When it comes to young centre-backs eligible for England, there’s few, if any at all, better than Fikayo Tomori.
He’s been excellent for AC Milan this season. Cast aside by Chelsea in favour of Thiago Silva, he’s put his head down and worked hard. This attitude alone is highly commendable, but Tomori also has bags of talent to back it up.
He’s technically solid, defensively steady and extremely quick. He’s the ideal centre-half when it comes to pressing high up the pitch.
As we’ve seen before, he can strike a ball, too. Chelsea fans won’t forget his thunderbolt of a strike against Wolverhampton Wanderers back in 2019 any time soon.
Chelsea have a habit of squandering their academy products. Ultimately, they can afford to do so, but it’s a shame for the talented youngsters coming up through their ranks. Tomori looks to be the next, with a permanent move to AC Milan growing ever closer.
However, this has nothing to do with him missing out on the Euros. It begs the question – why has Tomori been overlooked by Gareth Southgate?
Fikayo Tomori: An Underserved England Absentee
Why Has Tomori Missed Out on the England Squad?
Some may say that Tomori was left out due to him not playing in England, but this is a baseless theory. Jude Bellingham and Jadon Sancho will be going to the Euros, both of whom play for Borussia Dortmund.
David Beckham and Owen Hargreaves are historic examples of English players outside of the Premier League playing a role in the England team. Granted, it’s rare for English footballers to play abroad, but far from unheard of.
The likelihood is that Tomori was left out due to his lack of international experience. This, however, presents us with a paradox – how can he gain experience if he’s never offered a chance? He’s not even been involved in the pre-tournament friendlies.
It’s a shame for him and it sends out a negative message to the rest of England’s young stars. As a counterargument, there’s plenty of young blood in the England squad already.
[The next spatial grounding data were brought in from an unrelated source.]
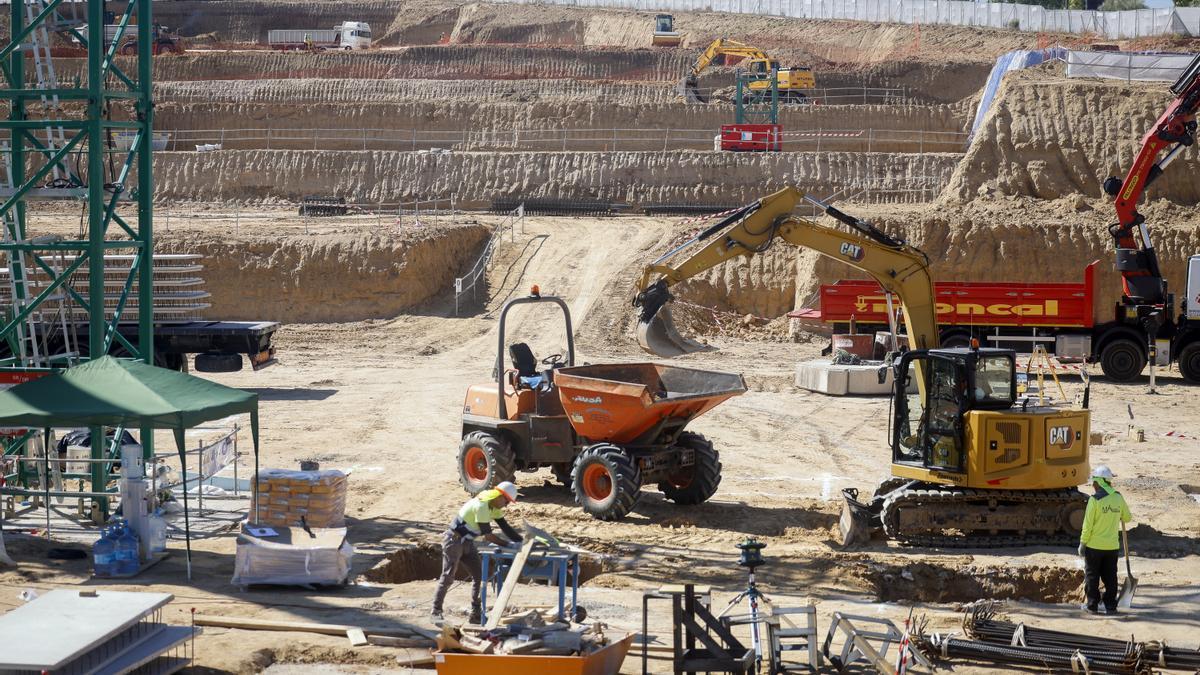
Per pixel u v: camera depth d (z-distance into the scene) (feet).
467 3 320.29
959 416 54.29
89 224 54.60
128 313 97.81
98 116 54.54
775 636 36.70
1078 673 37.91
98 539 49.85
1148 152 109.09
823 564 51.47
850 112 207.92
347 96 237.04
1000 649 38.86
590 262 152.05
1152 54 189.26
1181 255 145.59
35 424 46.42
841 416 92.58
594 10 311.88
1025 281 145.28
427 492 65.41
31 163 173.99
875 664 36.45
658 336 62.80
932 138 206.59
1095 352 113.29
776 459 76.33
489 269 152.76
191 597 44.09
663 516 59.98
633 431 58.39
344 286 143.43
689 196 183.11
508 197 187.32
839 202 179.63
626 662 38.50
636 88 231.71
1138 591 48.24
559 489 66.03
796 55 258.78
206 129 219.41
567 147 211.00
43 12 56.39
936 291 114.73
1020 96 174.91
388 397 100.12
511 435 62.64
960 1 284.61
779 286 144.36
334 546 46.03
Perhaps Southgate wants to achieve a balance between experience and youth, with Tomori’s absence being a consequence of this.
Who Should Tomori Replace?
There’s two immediately apparent answers to this question – Tyrone Mings and Ben White. In the friendlies preceding the Euros, Mings looked shaky at best.
He’s had a solid, if unspectacular season for Aston Villa this season. Generally, he’s been less impressive than his centre-back partner, Ezri Konsa. Mings does bring versatility to the table, as he can be deployed as a left back. As England already have Luke Shaw and Ben Chilwell though, this probably won’t be necessary.
Of England’s centre-halves in the squad, Mings seems like the weakest. He’s not a bad player by any means, but he does have a mistake in him. For his age, Tomori has a much more composed demeanour on the pitch. If Tomori should replace anyone in the England squad, it should be Mings.
Ben White is a superior player to Mings, but is he better than Tomori? Currently, you would have to say yes. He’s great on the ball and is a decent passer, which is an invaluable trait for modern centre-halves to have.
He’s only 23 and has shown great promise at both Brighton & Hove Albion and Leeds United. Some have criticised his inclusion, but he’s a talented footballer and has looked impressive in his limited playing time for England.
Brighton certainly rate him highly. They’ve not been brilliant defensively, but this can be attributed to their cavalier style of football, rather than any of White’s deficiencies.
Ultimately, Fikayo Tomori will have to wait for his chance. However, he’s likely to be a regular in the England team once he finally gets that all-important opportunity.